Characterization of Fibre-Reinforced PPS Composite By Dynamic Mechanical Analysis: Effect of Aspect Ratio and Static Stress. Composites Science and Technology 49 (1993) 217-223.) Instruments are commercially available to measure the mechanical properties of a variety of materials, hair included. The Perkin Elmer DMA 7 Dynamic Mechanical Analyzer, used at Helene Curtis R&D, is equipped to perform three point bending modulus, and was used for thermal studies of bending modulus of treated hair. The use of a hair bundle or array allows evaluation of multiple fiber changes and/or fiber interaction in contrast to single fiber effect.

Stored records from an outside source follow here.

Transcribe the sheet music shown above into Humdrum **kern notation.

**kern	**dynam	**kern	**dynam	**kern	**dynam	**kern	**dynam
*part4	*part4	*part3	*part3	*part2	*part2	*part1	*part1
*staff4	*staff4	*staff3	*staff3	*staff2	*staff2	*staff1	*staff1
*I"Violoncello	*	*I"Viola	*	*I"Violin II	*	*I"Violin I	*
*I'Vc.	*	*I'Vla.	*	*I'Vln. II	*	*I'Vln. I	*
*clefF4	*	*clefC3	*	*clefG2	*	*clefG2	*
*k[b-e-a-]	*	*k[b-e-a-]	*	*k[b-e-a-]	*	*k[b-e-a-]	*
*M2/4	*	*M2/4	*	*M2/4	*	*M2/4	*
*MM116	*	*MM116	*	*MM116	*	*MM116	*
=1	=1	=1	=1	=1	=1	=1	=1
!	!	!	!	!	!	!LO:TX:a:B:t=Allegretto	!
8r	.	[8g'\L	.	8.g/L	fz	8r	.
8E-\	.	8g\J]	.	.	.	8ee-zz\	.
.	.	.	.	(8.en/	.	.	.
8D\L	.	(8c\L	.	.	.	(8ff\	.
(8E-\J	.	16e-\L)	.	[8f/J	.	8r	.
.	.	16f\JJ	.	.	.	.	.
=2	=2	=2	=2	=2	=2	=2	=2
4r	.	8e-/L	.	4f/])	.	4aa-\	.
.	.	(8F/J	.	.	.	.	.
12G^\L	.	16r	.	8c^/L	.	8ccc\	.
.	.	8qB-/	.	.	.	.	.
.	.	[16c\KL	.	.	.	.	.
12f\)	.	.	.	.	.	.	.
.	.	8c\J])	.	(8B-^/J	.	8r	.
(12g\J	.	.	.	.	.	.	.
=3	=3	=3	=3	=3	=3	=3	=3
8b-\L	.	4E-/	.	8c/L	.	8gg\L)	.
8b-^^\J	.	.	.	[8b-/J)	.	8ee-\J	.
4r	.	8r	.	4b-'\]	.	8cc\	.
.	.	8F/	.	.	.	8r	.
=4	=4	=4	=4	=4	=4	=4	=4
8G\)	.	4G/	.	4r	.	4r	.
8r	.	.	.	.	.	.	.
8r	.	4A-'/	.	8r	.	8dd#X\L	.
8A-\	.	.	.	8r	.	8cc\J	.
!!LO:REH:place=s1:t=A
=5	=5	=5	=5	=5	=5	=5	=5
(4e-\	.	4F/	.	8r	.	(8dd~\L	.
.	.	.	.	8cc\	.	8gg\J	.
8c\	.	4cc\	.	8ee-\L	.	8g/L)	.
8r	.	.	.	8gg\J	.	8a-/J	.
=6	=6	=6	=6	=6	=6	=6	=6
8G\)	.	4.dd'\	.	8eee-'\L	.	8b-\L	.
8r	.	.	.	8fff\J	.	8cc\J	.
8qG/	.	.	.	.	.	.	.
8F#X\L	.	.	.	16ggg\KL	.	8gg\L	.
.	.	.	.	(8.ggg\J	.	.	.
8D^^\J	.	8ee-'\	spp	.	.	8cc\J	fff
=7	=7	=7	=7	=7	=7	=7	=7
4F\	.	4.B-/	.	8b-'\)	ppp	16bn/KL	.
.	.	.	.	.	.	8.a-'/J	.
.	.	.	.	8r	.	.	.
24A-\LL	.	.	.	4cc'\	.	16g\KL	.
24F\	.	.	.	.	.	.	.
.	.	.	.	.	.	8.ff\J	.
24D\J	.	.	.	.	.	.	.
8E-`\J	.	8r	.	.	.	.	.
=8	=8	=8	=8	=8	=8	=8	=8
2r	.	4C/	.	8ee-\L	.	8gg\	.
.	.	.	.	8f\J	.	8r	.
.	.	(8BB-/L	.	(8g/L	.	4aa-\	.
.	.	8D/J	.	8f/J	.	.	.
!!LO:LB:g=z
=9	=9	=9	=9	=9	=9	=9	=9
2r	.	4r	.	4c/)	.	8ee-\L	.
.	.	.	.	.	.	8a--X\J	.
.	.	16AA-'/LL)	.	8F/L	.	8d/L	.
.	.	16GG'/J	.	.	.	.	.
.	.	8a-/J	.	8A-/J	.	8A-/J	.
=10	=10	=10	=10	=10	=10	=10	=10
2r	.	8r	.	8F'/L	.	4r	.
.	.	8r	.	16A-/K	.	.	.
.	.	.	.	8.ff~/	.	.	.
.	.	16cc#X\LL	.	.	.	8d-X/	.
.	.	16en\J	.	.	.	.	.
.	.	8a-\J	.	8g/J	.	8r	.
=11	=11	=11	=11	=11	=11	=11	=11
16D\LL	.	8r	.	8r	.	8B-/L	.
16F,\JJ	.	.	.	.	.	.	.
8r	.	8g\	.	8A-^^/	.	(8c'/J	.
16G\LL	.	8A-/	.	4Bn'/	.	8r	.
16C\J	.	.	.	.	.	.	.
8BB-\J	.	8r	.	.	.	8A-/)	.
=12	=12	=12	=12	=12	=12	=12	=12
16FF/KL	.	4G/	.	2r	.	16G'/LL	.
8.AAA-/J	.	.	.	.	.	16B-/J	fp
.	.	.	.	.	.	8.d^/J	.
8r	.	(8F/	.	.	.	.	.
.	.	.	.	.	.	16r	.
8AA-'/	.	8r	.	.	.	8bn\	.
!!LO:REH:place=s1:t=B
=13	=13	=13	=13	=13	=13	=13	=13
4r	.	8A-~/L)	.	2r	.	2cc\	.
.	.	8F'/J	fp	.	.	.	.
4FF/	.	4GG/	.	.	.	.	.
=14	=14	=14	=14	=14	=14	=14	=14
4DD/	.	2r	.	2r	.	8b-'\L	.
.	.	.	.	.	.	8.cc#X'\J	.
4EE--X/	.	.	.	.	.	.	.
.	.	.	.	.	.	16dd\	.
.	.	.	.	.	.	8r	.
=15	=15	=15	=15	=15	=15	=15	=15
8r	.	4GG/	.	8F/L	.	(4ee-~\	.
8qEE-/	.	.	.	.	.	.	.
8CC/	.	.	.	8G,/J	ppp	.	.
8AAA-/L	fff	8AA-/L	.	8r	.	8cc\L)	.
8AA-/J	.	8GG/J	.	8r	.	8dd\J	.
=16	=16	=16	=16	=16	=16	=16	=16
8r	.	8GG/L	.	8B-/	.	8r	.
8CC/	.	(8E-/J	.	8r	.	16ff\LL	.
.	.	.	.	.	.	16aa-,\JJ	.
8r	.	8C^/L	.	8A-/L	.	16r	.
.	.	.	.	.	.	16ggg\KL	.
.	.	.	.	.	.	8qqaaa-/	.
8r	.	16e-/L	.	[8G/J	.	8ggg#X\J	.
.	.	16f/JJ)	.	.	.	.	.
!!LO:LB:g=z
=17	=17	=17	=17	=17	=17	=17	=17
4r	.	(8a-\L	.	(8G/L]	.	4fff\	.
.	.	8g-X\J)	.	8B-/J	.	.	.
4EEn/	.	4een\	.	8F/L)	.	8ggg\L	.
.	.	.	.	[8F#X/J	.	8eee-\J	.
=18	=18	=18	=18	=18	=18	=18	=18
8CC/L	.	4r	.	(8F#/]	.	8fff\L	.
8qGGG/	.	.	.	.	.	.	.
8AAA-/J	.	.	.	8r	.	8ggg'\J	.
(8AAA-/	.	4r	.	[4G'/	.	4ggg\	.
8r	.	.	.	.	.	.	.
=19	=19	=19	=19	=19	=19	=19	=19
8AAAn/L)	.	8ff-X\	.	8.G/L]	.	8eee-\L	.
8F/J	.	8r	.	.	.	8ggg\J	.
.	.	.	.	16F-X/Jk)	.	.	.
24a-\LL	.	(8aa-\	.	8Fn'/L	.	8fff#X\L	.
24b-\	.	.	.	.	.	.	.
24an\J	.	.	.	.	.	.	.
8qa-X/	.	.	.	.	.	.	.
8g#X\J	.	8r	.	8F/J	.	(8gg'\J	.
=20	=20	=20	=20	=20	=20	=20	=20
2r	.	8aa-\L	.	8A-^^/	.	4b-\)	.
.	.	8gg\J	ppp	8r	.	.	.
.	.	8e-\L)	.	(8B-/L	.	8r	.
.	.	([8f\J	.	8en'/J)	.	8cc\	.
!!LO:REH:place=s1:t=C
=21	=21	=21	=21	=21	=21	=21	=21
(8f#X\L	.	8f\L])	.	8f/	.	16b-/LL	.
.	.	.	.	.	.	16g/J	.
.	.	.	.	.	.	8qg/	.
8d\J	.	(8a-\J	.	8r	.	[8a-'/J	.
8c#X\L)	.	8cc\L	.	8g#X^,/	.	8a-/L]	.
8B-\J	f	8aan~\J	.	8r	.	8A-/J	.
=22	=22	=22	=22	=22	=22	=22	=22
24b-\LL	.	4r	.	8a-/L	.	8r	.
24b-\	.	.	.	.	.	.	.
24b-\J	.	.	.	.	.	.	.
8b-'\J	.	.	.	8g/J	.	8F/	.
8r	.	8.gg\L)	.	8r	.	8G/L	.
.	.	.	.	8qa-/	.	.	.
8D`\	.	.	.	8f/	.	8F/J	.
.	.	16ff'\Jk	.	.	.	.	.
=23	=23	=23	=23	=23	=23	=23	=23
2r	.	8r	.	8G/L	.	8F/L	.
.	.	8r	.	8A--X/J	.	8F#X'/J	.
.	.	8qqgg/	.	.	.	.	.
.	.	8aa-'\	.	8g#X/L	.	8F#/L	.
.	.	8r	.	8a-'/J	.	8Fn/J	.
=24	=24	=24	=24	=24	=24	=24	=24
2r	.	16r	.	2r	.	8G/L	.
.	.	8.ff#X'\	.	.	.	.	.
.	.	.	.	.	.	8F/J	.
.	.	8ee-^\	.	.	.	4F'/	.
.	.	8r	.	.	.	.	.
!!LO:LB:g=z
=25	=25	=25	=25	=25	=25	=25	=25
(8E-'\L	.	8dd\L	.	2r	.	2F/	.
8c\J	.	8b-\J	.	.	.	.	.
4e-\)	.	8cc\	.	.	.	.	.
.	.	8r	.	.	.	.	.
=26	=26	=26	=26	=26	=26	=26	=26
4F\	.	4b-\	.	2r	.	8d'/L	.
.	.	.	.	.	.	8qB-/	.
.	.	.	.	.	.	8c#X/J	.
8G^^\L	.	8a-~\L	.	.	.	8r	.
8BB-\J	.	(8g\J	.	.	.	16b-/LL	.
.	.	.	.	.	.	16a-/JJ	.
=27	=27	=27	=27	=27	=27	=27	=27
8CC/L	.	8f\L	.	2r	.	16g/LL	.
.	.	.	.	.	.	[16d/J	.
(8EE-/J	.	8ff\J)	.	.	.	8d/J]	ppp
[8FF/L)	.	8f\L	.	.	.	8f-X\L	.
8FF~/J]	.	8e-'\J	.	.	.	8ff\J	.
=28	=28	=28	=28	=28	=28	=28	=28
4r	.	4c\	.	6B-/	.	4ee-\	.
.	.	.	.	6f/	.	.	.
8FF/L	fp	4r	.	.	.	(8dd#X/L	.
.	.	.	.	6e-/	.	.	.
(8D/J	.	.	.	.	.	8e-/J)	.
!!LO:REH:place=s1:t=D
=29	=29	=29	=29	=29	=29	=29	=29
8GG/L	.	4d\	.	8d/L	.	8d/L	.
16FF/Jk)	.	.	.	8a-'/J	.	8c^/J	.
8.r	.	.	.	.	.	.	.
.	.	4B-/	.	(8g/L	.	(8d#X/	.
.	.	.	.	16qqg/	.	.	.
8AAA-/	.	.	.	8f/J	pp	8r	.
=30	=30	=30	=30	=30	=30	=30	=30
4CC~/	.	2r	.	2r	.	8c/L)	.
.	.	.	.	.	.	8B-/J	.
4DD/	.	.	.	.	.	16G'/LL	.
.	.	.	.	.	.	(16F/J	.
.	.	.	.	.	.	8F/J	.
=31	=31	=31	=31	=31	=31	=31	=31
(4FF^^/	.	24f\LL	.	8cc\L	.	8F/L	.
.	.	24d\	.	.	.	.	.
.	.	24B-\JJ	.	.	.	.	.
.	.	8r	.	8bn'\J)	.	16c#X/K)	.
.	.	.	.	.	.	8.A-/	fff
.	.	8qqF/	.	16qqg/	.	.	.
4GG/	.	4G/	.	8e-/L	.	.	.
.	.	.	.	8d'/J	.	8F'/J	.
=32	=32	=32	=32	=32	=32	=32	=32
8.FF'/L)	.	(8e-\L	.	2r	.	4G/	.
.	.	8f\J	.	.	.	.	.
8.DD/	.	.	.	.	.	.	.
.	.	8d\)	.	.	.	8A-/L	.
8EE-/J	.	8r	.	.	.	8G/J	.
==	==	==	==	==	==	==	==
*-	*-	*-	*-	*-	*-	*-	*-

Two hundred fifty fibers of the same length are selected from a regular brown hair tress. The fibers are wetted and aligned on a flat surface to form a ribbon-like swatch. single drop of water proof adhesive is placed at five spots on the swatch.

The distance between each junction is about 1 inch. When dry, four bundles are cut from one swatch.

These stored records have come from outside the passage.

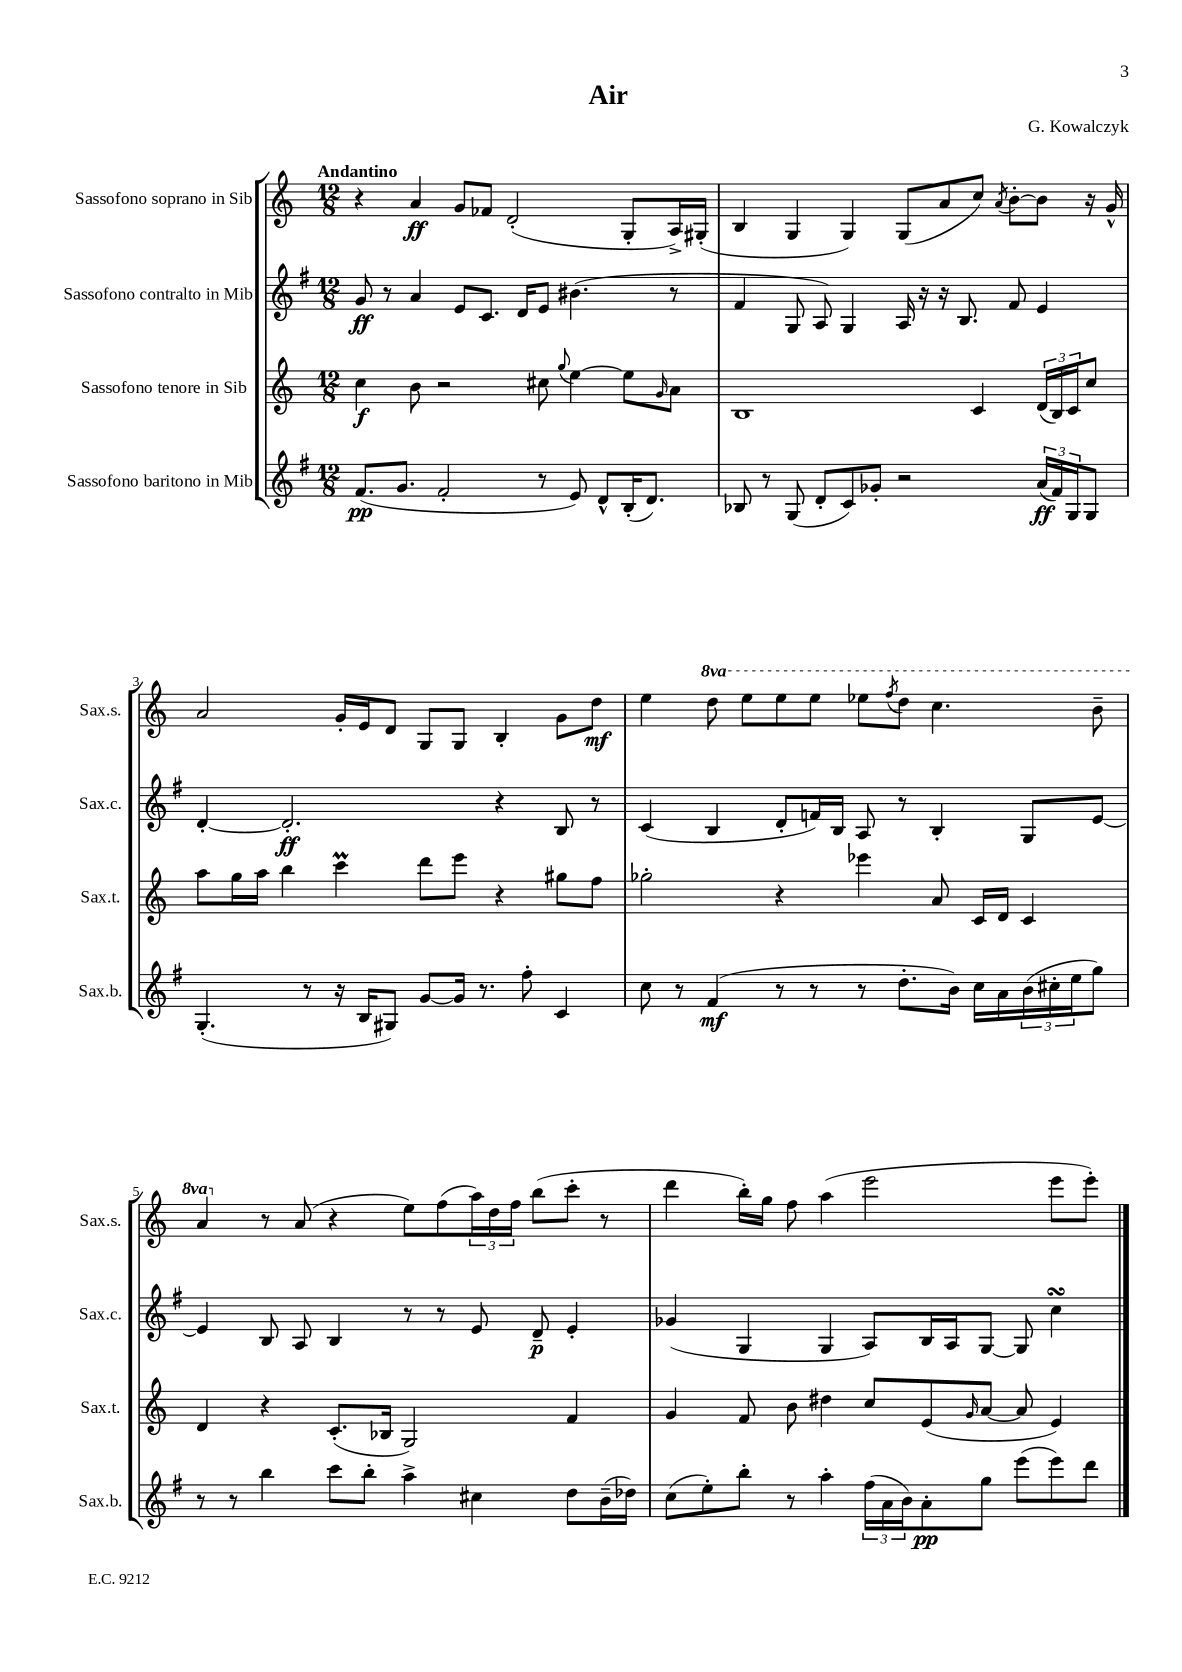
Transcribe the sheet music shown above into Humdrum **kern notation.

**kern	**dynam	**kern	**dynam	**kern	**dynam	**kern	**dynam
*part4	*part4	*part3	*part3	*part2	*part2	*part1	*part1
*staff4	*staff4	*staff3	*staff3	*staff2	*staff2	*staff1	*staff1
*I"Sassofono baritono in Mib	*	*I"Sassofono tenore in Sib	*	*I"Sassofono contralto in Mib	*	*I"Sassofono soprano in Sib	*
*I'Sax.b.	*	*I'Sax.t.	*	*I'Sax.c.	*	*I'Sax.s.	*
*clefG2	*	*clefG2	*	*clefG2	*	*clefG2	*
*k[f#]	*	*k[]	*	*k[f#]	*	*k[]	*
*M12/8	*	*M12/8	*	*M12/8	*	*M12/8	*
=1	=1	=1	=1	=1	=1	=1	=1
!	!	!	!	!	!	!LO:TX:a:B:t=Andantino	!
(8.f#/L	pp	4cc\	f	8g/	ff	4r	.
.	.	.	.	8r	.	.	.
8.g/J	.	.	.	.	.	.	.
.	.	8b\	.	4a/	.	4a/	ff
2f#'/	.	2r	.	.	.	.	.
.	.	.	.	8e/L	.	8g/L	.
.	.	.	.	8.c/J	.	8f-X/J	.
.	.	.	.	.	.	(2d'/	.
.	.	.	.	16d/KL	.	.	.
8r	.	8cc#X\	.	8e/J	.	.	.
.	.	8qqgg/	.	.	.	.	.
8e/)	.	[4ee\	.	(4.b#X\	.	.	.
8d^^/L	.	.	.	.	.	.	.
(16B'/K	.	8ee\L]	.	.	.	8G'/L	.
8.d/J)	.	.	.	.	.	.	.
.	.	16qqg/	.	.	.	.	.
.	.	8a\J	.	8r	.	16A^/L)	.
.	.	.	.	.	.	(16G#X'/JJ	.
=2	=2	=2	=2	=2	=2	=2	=2
8B-X/	.	1B	.	4f#/	.	4B/	.
8r	.	.	.	.	.	.	.
(8G/	.	.	.	8G/	.	4G/	.
8d'/L	.	.	.	8A/)	.	.	.
8c/)	.	.	.	4G/	.	4G/)	.
8g-X'/J	.	.	.	.	.	.	.
2r	.	.	.	16A/	.	(8G/L	.
.	.	.	.	16r	.	.	.
.	.	.	.	16r	.	8a/	.
.	.	.	.	8.B/	.	.	.
.	.	4c/	.	.	.	8cc/J)	.
.	.	.	.	.	.	8qa/	.
.	.	.	.	8f#/	.	[8b'\L	.
(24a/LL	ff	(24d/LL	.	4e/	.	8b\J]	.
24f#/)	.	24B/)	.	.	.	.	.
24G/J	.	24c/J	.	.	.	.	.
8G/J	.	8cc/J	.	.	.	16r	.
.	.	.	.	.	.	16g^^/	.
!!LO:LB:g=z
=3	=3	=3	=3	=3	=3	=3	=3
(4.G'/	.	8aa\L	.	[4d'/	.	2a/	.
.	.	16gg\L	.	.	.	.	.
.	.	16aa\JJ	.	.	.	.	.
.	.	4bb\	.	2.d'/]	ff	.	.
8r	.	.	.	.	.	.	.
16r	.	4cccM\	.	.	.	16g'/LL	.
16B/KL	.	.	.	.	.	16e/J	.
8G#X/J)	.	.	.	.	.	8d/J	.
[8g/L	.	8ddd\L	.	.	.	8G/L	.
16g/Jk]	.	8eee\J	.	.	.	8G/J	.
8.r	.	.	.	.	.	.	.
.	.	4r	.	4r	.	4B'/	.
8ff#'\	.	.	.	.	.	.	.
4c/	.	8gg#X\L	.	8B/	.	8g\L	.
.	.	8ff\J	.	8r	.	8dd\J	mf
=4	=4	=4	=4	=4	=4	=4	=4
8cc\	.	2gg-X'\	.	(4c/	.	4ee\	.
8r	.	.	.	.	.	.	.
*	*	*	*	*	*	*8va	*
(4f#/	mf	.	.	4B/	.	8ddd\	.
.	.	.	.	.	.	8eee\L	.
8r	.	4r	.	8d'/L	.	8eee\	.
8r	.	.	.	16fn/L)	.	8eee\J	.
.	.	.	.	16B/JJ	.	.	.
8r	.	4eee-X\	.	8A/	.	8eee-X\L	.
.	.	.	.	.	.	8qfff/	.
8.dd'\L	.	.	.	8r	.	8ddd\J	.
.	.	8a/	.	4B'/	.	4.ccc\	.
16b\Jk)	.	.	.	.	.	.	.
16cc\LL	.	16c/LL	.	.	.	.	.
16a\	.	16d/JJ	.	.	.	.	.
(24b\	.	4c/	.	8G/L	.	.	.
24cc#X'\	.	.	.	.	.	.	.
24ee\J	.	.	.	.	.	.	.
8gg\J)	.	.	.	[8e/J	.	8bb~\	.
!!LO:LB:g=z
=5	=5	=5	=5	=5	=5	=5	=5
8r	.	4d/	.	4e/]	.	4aa/	.
8r	.	.	.	.	.	.	.
*	*	*	*	*	*	*X8va	*
4bb\	.	4r	.	8B/	.	8r	.
.	.	.	.	8A/	.	(8a/	.
8ccc\L	.	(8.c'/L	.	4B/	.	4r	.
8bb'\J	.	.	.	.	.	.	.
.	.	16B-X/Jk	.	.	.	.	.
4aa^\	.	2G/)	.	8r	.	8ee\L)	.
.	.	.	.	8r	.	(8ff\	.
4cc#X\	.	.	.	8e/	.	24aa\L)	.
.	.	.	.	.	.	24dd\	.
.	.	.	.	.	.	24ff\JJ	.
.	.	.	.	8d~/	p	(8bb\L	.
8dd\L	.	4f/	.	4e'/	.	8ccc'\J	.
(16b~\L	.	.	.	.	.	8r	.
16dd-X\JJ)	.	.	.	.	.	.	.
=6	=6	=6	=6	=6	=6	=6	=6
(8cc\L	.	4g/	.	(4g-X/	.	4ddd\	.
8ee'\)	.	.	.	.	.	.	.
8bb'\J	.	8f/	.	4G/	.	16bb'\LL)	.
.	.	.	.	.	.	16gg\JJ	.
8r	.	8b\	.	.	.	8ff\	.
4aa'\	.	4dd#X\	.	4G/	.	(4aa\	.
(24ff#\LL	.	8cc/L	.	8A/L)	.	2eee\	.
24a\	.	.	.	.	.	.	.
24b\J)	.	.	.	.	.	.	.
8a'\	pp	(8e/	.	16B/L	.	.	.
.	.	.	.	16A/J	.	.	.
.	.	16qqg/	.	.	.	.	.
8gg\J	.	[8a/J	.	[8G/J	.	.	.
(8eee\L	.	8a/]	.	8G/]	.	.	.
8eee\)	.	4e/)	.	4ccsSSs\	.	8eee\L	.
8ddd\J	.	.	.	.	.	8eee'\J)	.
==	==	==	==	==	==	==	==
*-	*-	*-	*-	*-	*-	*-	*-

Eight hair bundles are treated with composition per treatment group. The weight of each hair bundle is measured prior to the test in order to assure that the amount of composition applied remains at a constant proportion to the mass of hair of 1: 10 for shampoos and 3: 5 with respect to conditioners. For rinse- off products such as shampoos and conditioners, the desired amount of product is applied with a micropipette to the wet hair, worked in for 30 seconds and rinsed out in warm water for 30 seconds. All samples are air dried in the instrument at 72F and a controlled humidity of 30%. To heat the sample in the testing chamber the DMA furnace is engaged to 200° F, and the sample is heated for approximately 7 minutes.

The results of testing are presented in Table I with the formulas. Hair arrays treated with the formulations of the invention: mousse, leave-on conditioner, aerosol and nonaerosol hair sprays exhibit a statistically significant reduction in bending modulus following heat treatment.

Measurement of the storage bending modulus of untreated, air dried hair vs. heated hair reveals that untreated hair will exhibit an increase in bending modulus of approximately +8.00%, probably due to water loss. Hair arrays treated with a mousse formulated without silicone exhibit nearly the exact opposite change in modulus (24.00% increase) compared to the same mousse formulated with silicone (formula A in Table I) which produced a 28.00% reduction in modulus with heat. All decreases in bending modulus listed in Table I are statistically significant at >95% confidence level using a t-test to compare the means.